To compete in this environment, retailers must move beyond traditional SEO and invest in Generative Engine Optimization (GEO), optimizing for how AI agents search, evaluate, and decide. That means exposing high‑quality, machine‑readable data such as real‑time availability, delivery service level agreements, pricing, returns policies, and sustainability attributes.
The next major unlock will be agent‑to‑agent commerce, where consumer agents negotiate directly with retailer agents. Emerging standards are pointing toward a future of automated discovery, negotiation, and checkout.
What are the biggest retail AI trends for the next six to 12 months?
Today, most consumers use AI primarily for discovery and research, with purchases still completed through traditional digital channels. Over the next six to 12 months, that model will begin to shift toward more end‑to‑end, agent‑driven journeys, where discovery, comparison, and purchase are increasingly orchestrated by AI agents on the consumer’s behalf.
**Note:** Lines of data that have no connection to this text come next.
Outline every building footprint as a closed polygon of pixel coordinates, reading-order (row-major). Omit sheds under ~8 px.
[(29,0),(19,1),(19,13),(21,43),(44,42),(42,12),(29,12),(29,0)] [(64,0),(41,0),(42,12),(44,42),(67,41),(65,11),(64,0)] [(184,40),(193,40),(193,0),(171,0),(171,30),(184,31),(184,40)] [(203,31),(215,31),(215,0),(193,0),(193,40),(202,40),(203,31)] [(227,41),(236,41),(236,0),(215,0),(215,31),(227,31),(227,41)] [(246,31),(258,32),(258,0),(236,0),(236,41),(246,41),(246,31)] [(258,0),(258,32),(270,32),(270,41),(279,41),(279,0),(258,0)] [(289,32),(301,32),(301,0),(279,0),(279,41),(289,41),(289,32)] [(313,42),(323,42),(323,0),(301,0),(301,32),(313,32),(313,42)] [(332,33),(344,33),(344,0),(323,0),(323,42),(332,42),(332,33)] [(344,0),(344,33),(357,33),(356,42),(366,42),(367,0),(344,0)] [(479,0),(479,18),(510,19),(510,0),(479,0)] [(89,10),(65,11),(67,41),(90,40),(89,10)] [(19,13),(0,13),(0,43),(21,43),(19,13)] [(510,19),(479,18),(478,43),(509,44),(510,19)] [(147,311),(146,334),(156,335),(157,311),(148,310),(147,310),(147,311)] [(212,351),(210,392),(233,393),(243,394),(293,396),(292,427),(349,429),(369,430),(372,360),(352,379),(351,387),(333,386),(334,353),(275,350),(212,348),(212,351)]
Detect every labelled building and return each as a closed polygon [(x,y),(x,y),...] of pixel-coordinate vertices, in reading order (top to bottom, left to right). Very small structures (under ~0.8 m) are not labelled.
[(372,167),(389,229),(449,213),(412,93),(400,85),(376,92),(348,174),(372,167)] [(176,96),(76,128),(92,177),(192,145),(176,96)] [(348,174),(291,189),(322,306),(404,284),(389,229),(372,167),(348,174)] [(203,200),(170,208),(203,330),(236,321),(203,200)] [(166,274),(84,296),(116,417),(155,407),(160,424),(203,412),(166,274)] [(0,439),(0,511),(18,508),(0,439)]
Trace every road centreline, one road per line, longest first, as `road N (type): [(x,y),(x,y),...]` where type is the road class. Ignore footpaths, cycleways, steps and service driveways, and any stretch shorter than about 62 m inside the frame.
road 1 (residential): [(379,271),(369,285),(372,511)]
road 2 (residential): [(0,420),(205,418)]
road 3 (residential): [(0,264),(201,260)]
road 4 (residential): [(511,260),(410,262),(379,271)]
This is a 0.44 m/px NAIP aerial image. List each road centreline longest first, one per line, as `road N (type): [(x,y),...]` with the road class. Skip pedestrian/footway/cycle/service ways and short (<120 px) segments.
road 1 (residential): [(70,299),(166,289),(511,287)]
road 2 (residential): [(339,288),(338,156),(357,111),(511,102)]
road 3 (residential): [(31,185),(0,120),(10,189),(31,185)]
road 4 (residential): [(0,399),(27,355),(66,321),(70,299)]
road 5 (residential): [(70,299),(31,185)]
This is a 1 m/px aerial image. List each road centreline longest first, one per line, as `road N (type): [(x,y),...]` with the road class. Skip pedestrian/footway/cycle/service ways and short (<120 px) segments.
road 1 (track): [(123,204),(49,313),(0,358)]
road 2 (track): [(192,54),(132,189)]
This marks the transition from AI‑assisted shopping to agentic commerce, where agents act autonomously to optimize for price, availability, delivery speed, and service outcomes. While adoption may look incremental today, this is a classic platform inflection point and once trust, payments, and standards converge, uptake will accelerate quickly.
Second, the majority of retail AI initiatives have focused on efficiency and cost take‑out, improving labor productivity, forecasting, loss prevention, and automation. Retailers are now recognizing that AI also represents a significant revenue growth lever.
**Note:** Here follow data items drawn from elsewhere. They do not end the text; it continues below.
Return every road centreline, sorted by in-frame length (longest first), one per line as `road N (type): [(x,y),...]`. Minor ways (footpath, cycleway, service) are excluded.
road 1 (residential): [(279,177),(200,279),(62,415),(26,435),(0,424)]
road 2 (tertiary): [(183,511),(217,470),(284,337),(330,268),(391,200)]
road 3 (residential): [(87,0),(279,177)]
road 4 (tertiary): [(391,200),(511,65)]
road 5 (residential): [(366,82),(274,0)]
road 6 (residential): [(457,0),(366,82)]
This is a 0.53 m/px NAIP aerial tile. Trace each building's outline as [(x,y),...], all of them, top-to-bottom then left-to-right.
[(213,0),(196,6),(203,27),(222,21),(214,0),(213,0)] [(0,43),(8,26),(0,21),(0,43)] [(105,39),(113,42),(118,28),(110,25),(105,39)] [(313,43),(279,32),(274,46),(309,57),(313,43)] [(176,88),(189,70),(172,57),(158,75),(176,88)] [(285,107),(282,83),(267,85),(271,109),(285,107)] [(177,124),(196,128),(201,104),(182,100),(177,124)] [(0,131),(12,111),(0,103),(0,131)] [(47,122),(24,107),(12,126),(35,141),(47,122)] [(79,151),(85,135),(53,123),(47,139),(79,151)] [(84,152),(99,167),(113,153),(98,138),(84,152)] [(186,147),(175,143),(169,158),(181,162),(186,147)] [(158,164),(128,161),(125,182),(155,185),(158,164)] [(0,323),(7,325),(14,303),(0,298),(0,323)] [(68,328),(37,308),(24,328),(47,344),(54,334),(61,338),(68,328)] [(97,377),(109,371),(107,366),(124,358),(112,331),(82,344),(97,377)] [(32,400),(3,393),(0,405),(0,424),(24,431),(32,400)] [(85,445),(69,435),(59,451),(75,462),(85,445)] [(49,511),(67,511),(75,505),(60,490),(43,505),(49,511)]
As a result, we will see a rebalancing of AI portfolios across Revenue Growth Management (RGM), frontline AI, and customer experience. Frontline AI is a good example. Imagine AI copilots that make every store associate knowledgeable and effective. That has a double impact: lower operating costs and increased productivity, alongside higher in-store conversion, basket size, and customer satisfaction. The same shift is emerging in pricing, promotion effectiveness, and personalized service at scale.
The third major trend is the acceleration of physical AI, which is the fusion of AI models with the physical world across manufacturing, logistics, and fulfillment.
Over the next year, retailers will see increased deployment of autonomous mobile robots and robotic picking systems in distribution centers; computer vision and edge AI for inventory accuracy, shrink detection, and quality control; AI‑driven yard, labor, and slotting optimization in warehouses; and digital twins to simulate fulfillment, capacity, and disruption scenarios in real time.